Besondere Sorge bereitet mir das Konzept von Twitter Blue. Hier sollen in Zukunft Twitter-Blue-Nutzer algorithmisch gepuscht werden, während nichtzahlende Nutzer weiter nach unten in die Unsichtbarkeit rutschen. Wir sehen aber, dass Twitter Blue bislang hauptsächlich von Rechten, Crypto-Zockern und Pornoaccounts gekauft wurde. Welche Umgebung ist das für demokratischen Diskurs? Ich fange nicht damit an, wie gefährlich es ist, sich als chinesischer oder iranischer Dissident auf Twitter zu äußern, wenn Musk durch Tesla geschäftlich von diesen Regierungen abhängig ist.
Vor einem Jahr sprachen Sie im Basecamp davon, dass es das Ziel von „Fake News“ ist, die Wahrheit an sich zu zerstören. Welche Möglichkeiten haben wir als Gesellschaft überhaupt, um effektiv gegen gezielte Desinformation vorzugehen?

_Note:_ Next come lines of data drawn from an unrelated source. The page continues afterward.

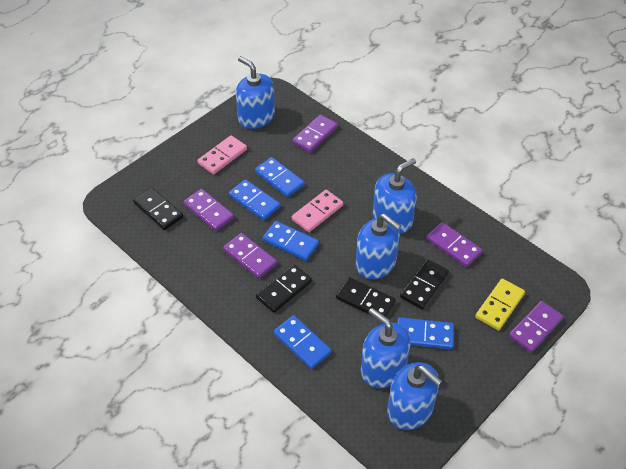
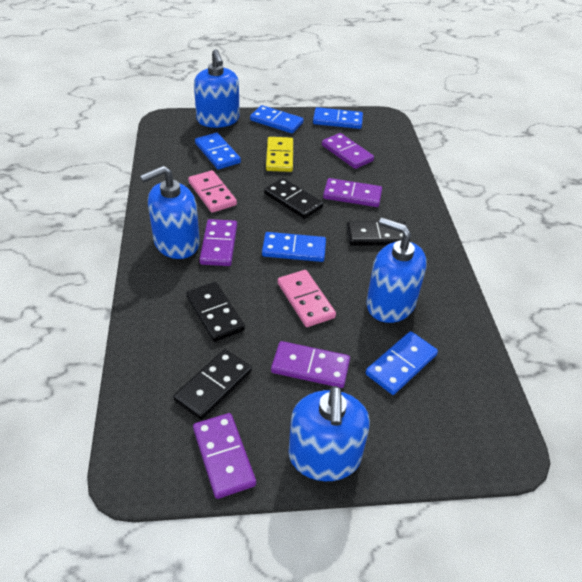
blue soap dispenser: 5 -> 4

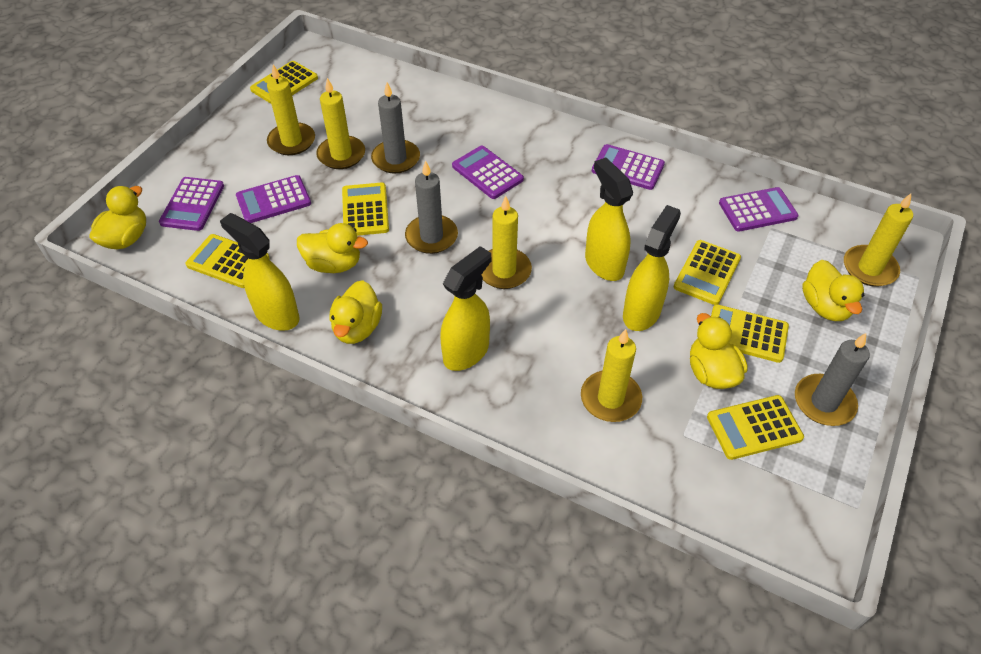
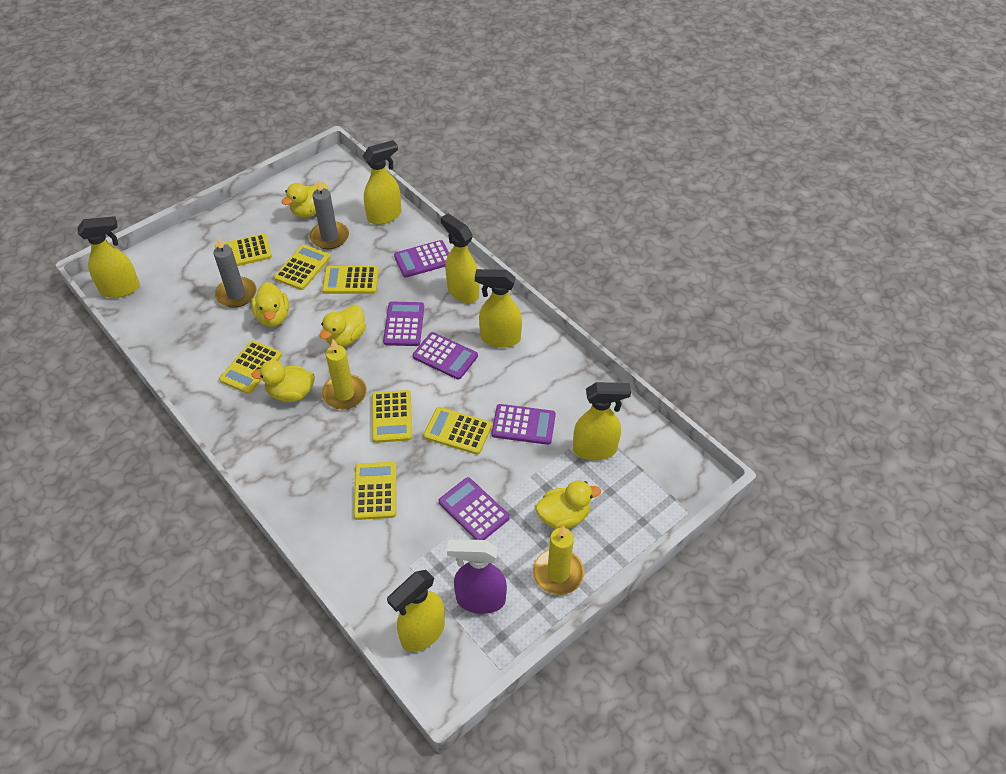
grey candle: 3 -> 2
purple spray bottle: 0 -> 1
yellow calculator: 6 -> 7
yellow candle: 5 -> 2
yellow spray bottle: 4 -> 6

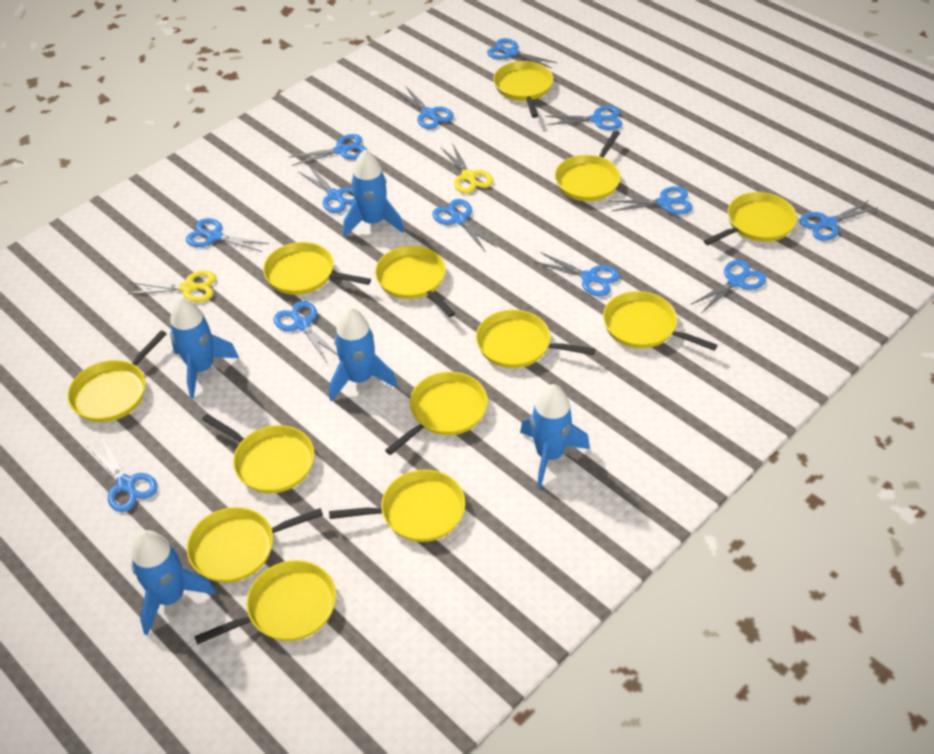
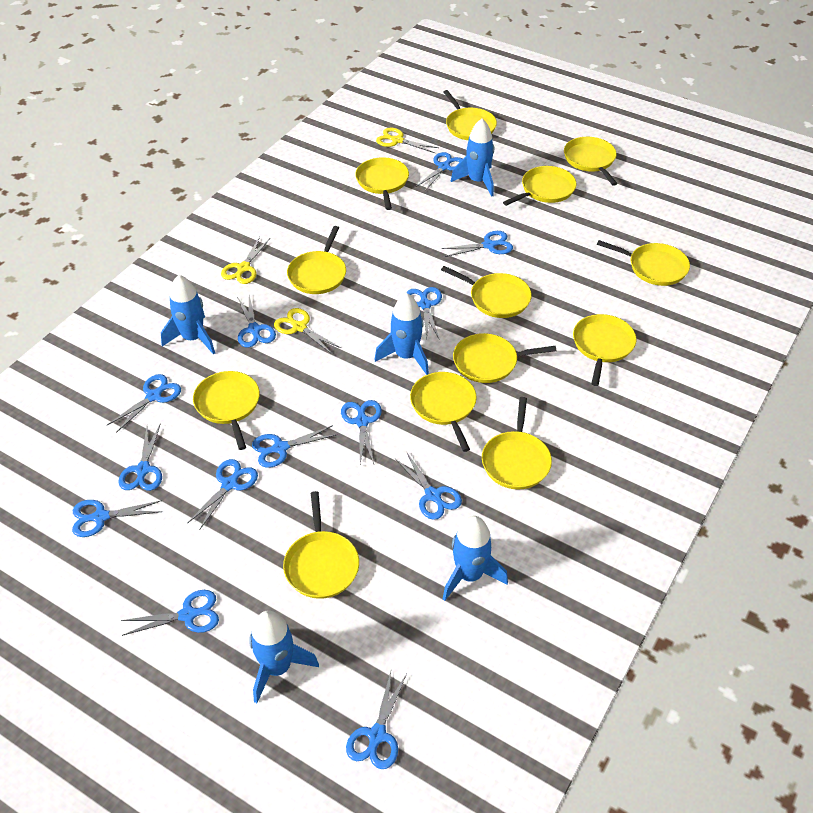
yellow scissors: 2 -> 3

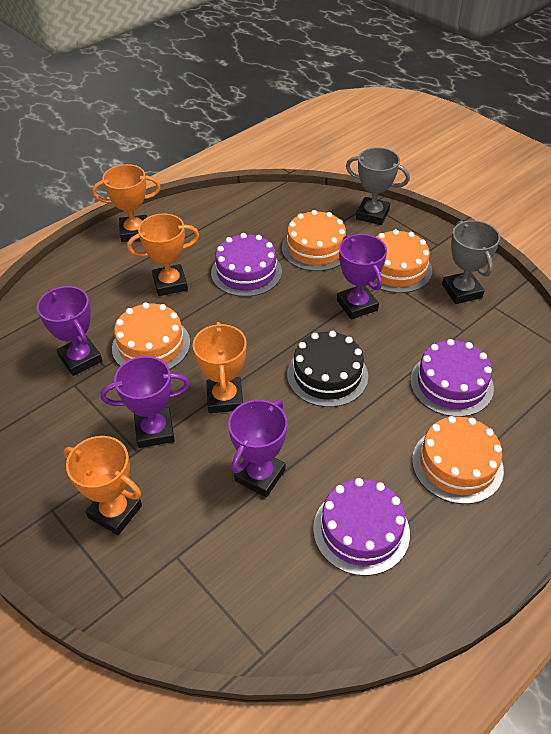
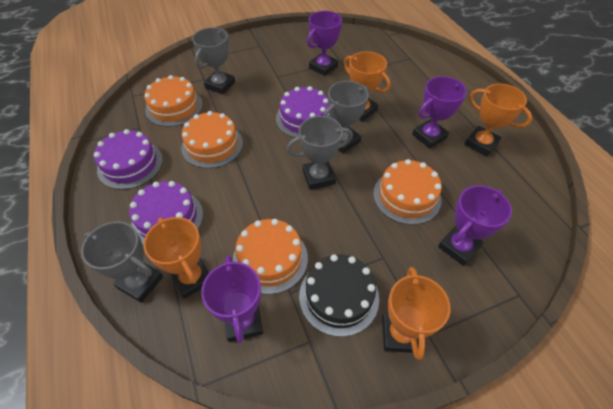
grey trophy: 2 -> 4

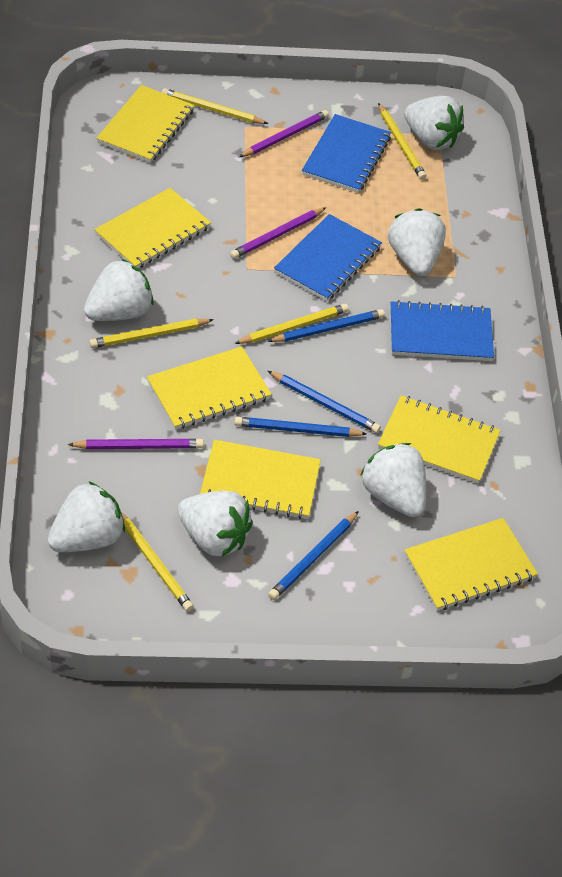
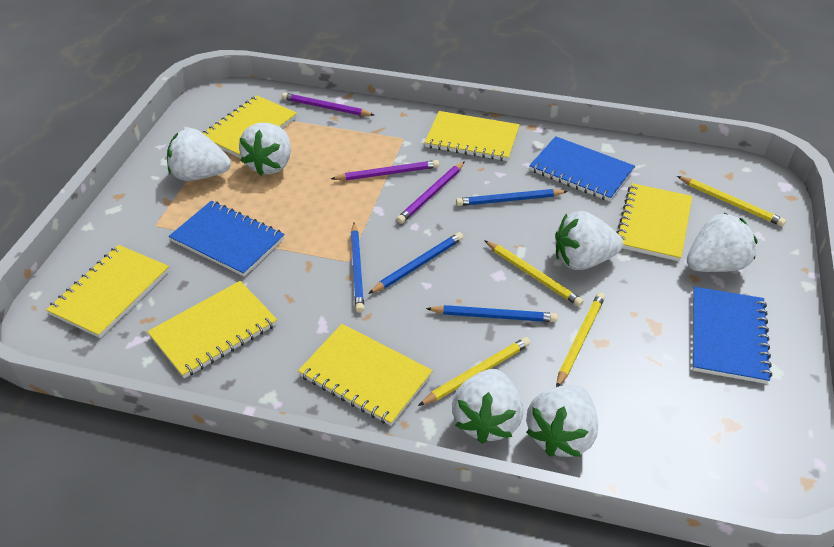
yellow pencil: 5 -> 4

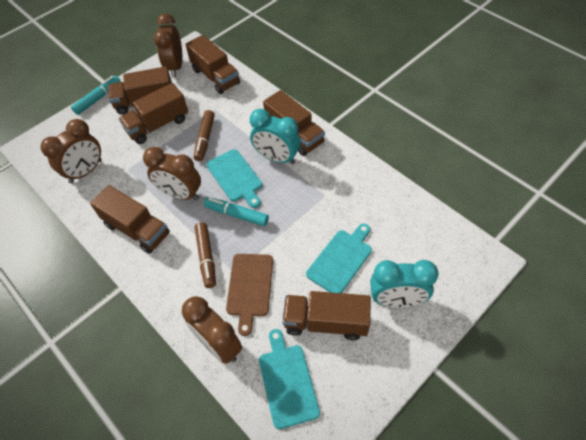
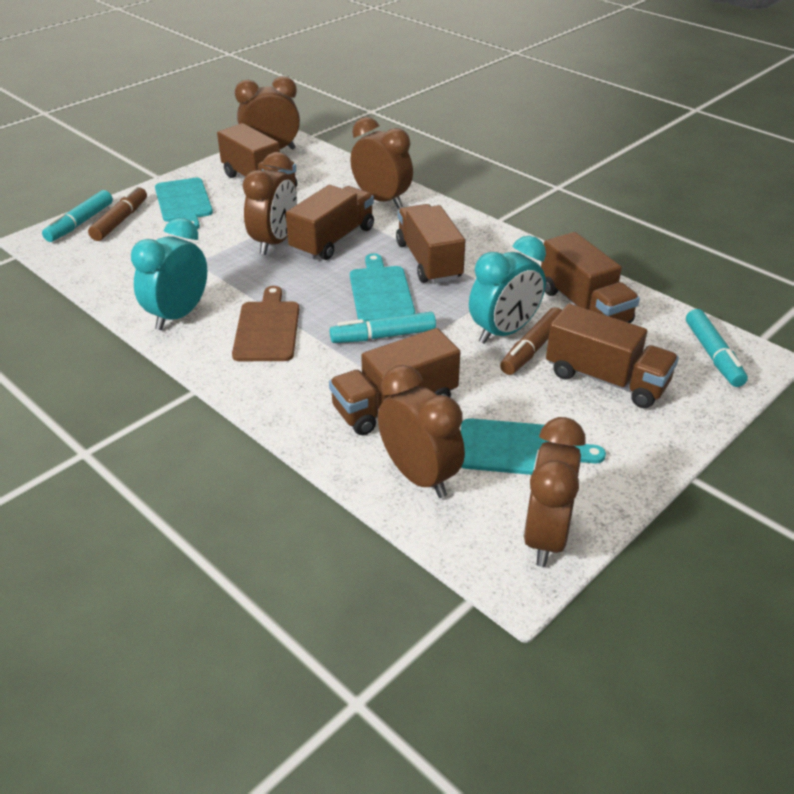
brown clock: 4 -> 5
turquoise marker: 2 -> 3

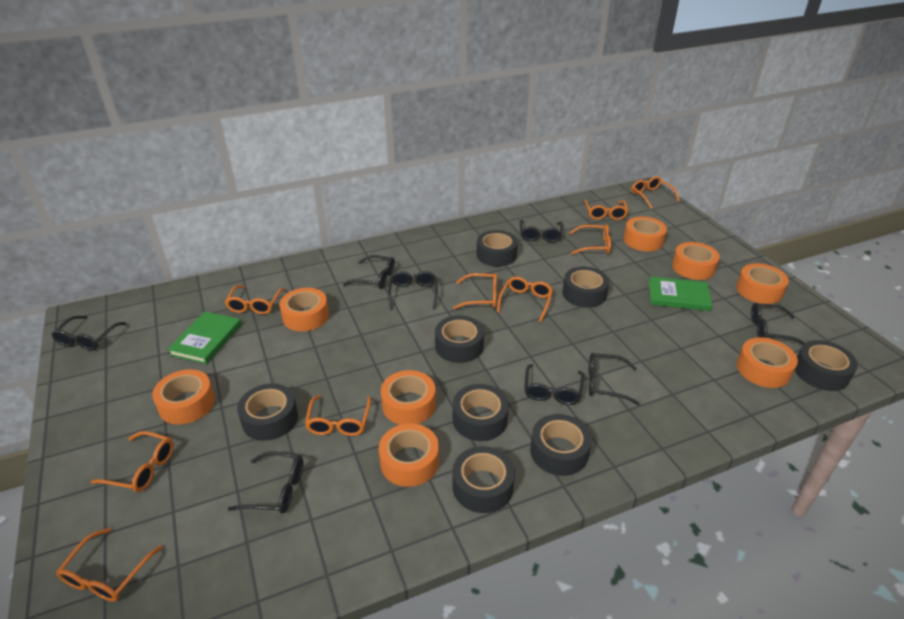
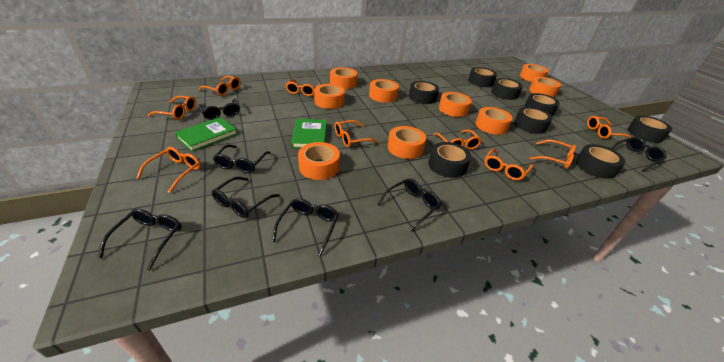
black glasses: 8 -> 7
orange tape: 8 -> 9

Die Kunst ist, nicht bei der Desinformation an sich anzusetzen. Fact Checks, Plattformregulierung und Medienkompetenz sind notwendige, aber keine hinreichenden Bedingungen. Menschen glauben Fake News, weil sie Fake News glauben wollen. Weil sie nach einer befriedigenden Geschichte suchen in einer Welt, die sie nicht kontrollieren können.
Je mehr ich Menschen demokratisch beteilige, je mehr echte Verantwortung sie tragen, desto weniger anfällig sind sie für Verschwörungserzählungen. Plötzlich gibt es nicht „die da oben“ und „uns hier unten“, sondern nur noch unsere gemeinsame Gesellschaft und jeder tut, was er oder sie kann, um sie zu verbessern und zu schützen. Die Verteidigung von Demokratie setzt eine Weiterentwicklung von Demokratie voraus.
Gibt es aus Ihrer Sicht bestimmte Zielgruppen, die besonders anfällig sind für „Fake News“ und die damit verbundene Emotionalisierung? Sollten z.B. Jugendliche oder Senior:innen in der Prävention gegen Desinformation stärker adressiert werden?
Rein statistisch sind Männer ab 50 Jahren am anfälligsten. Das erklärt sich zum Teil mit Einsamkeit. Verschwörungserzählungen funktionieren wie Kulte. In erster Linie sind diese Foren und Gruppen Orte, an denen man Gleichgesinnte und Bestätigung findet. Sie sind auch mit Absicht so absurd, wie sie sind, damit niemand den Onkel bei der Weihnachtsfeier ernstnimmt, er dadurch weiter isoliert wird und sich noch mehr der Verschwörungserzählung verschreibt. Die meisten Fake News entstehen rund um dieses Umfeld.
Die Prävention ist deshalb zweigeteilt: Erstens geht es darum, Menschen insgesamt aus einem Gefühl der Ohnmacht und Kontrolllosigkeit rauszuholen. Wir sprechen hier von Investitionen in die Kommunen, in Vereine, in öffentliche Orte, kommunale Cafés, Jugendzentren und Begegnungsorte.
Zweitens ist die beste Prävention gegen Fake News natürlich das Vertrauen in die Medien. Hier helfen transparente Arbeit, hohe journalistische Standards – und man müsste Modelle des Click- und Quotenbaiting deutlich überdenken.